It's Willem Dafoe doing that sicko-psycho leer through the veil of his stocking mask ("They're dummies... Dummy!"). It's that grubby little jump-shot of a stinky toilet pan as Lula's harridan momma Marietta spells and spits out, "S, H, I, Tuh!" It's Cage and the comedy kung fu kicks by the side of the highway - and the sly and strange segue to a tender lovers' clinch as Lynch floats his camera up and over, drinking in the moment's sun-flared afterglow.
It's Harry Dean Stanton barking at the TV. It's the bloke who quacks like a duck and insists that "pigeons spread diseases!" It's the other bloke who explains that his dog is always with him even when it clearly isn't. And, hell, it's that opener... The sparkle of a flick-knife. A swell of pummelling power-chords. The multi-crack and crunch of ol' Bob Ray Lemon's brains painting the cold, cold marble floor...
It's David Lynch. No other director could have taken novelist Barry Gifford's sweet but slight tale of two eloping, Southern-fried sweethearts and spun out such a dizzying psychedelic patchwork of hungry sex, stinging violence and all the ruin and redemption in between. Those who gag on the stylised surface kook can surely admire the bite and balls beneath.

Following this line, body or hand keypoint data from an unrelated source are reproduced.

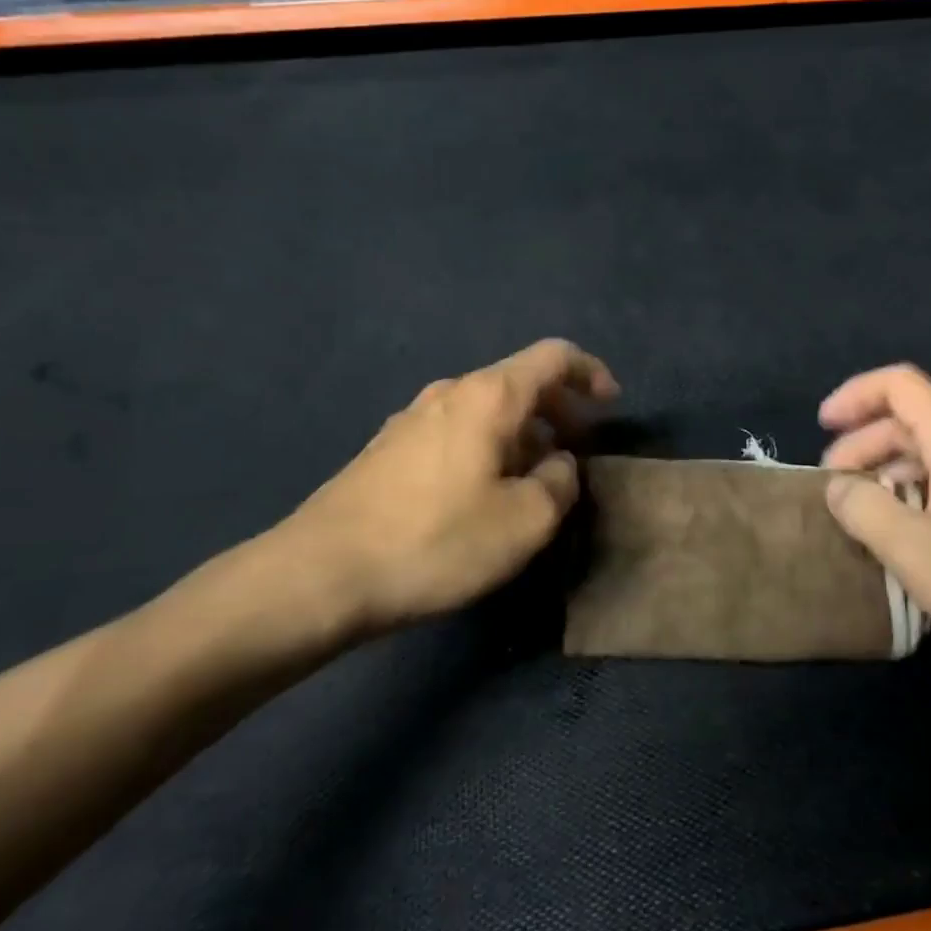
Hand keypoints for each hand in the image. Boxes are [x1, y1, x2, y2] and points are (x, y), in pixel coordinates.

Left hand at [267, 339, 619, 647]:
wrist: (320, 574)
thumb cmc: (436, 541)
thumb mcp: (525, 522)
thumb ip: (559, 483)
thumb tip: (557, 464)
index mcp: (489, 396)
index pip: (553, 356)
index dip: (591, 373)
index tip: (610, 406)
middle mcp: (450, 393)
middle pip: (518, 381)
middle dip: (557, 409)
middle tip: (576, 450)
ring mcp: (412, 418)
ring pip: (485, 409)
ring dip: (520, 432)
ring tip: (531, 479)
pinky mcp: (387, 449)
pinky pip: (455, 431)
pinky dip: (486, 446)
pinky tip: (479, 493)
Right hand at [819, 364, 930, 689]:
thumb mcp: (914, 552)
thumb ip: (863, 509)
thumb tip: (838, 486)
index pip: (900, 385)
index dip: (855, 395)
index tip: (822, 426)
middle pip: (915, 418)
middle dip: (865, 443)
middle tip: (835, 486)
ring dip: (892, 468)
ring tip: (867, 512)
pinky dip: (922, 487)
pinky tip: (915, 532)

Lula (Laura Dern) nails it, with her motel-marooned howl of desolation ("This whole world is wild at heart and weird on top!").

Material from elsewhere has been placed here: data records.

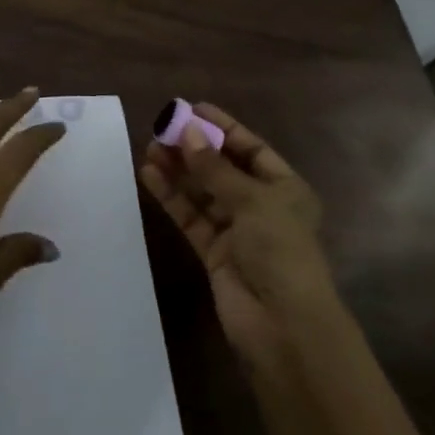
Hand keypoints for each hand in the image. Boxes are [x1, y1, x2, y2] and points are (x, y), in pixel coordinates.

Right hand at [138, 103, 332, 361]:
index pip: (251, 149)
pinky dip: (171, 196)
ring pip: (202, 192)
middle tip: (161, 128)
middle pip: (222, 168)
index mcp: (285, 189)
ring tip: (149, 147)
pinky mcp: (213, 252)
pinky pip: (190, 216)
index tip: (192, 108)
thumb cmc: (280, 251)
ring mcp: (236, 230)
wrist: (283, 326)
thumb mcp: (252, 201)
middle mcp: (261, 206)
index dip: (223, 127)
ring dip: (178, 170)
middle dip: (194, 148)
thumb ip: (214, 168)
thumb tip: (186, 131)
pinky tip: (150, 175)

The DVD package is a strong spruce-up of the previous edition, with an updated Making Of, well stacked with fresh chat from pretty much everyone (including a giggly, animated Dern, mystifyingly muffled by a heavy soft-focus lens while real-life mother Diane Ladd is happy to show her age). Best, though, is the sequence where Lynch explains the craft of film transfer, showing an unreserved love for DVD that will surely - soon - lead to his first yak-track. Rockin' good news.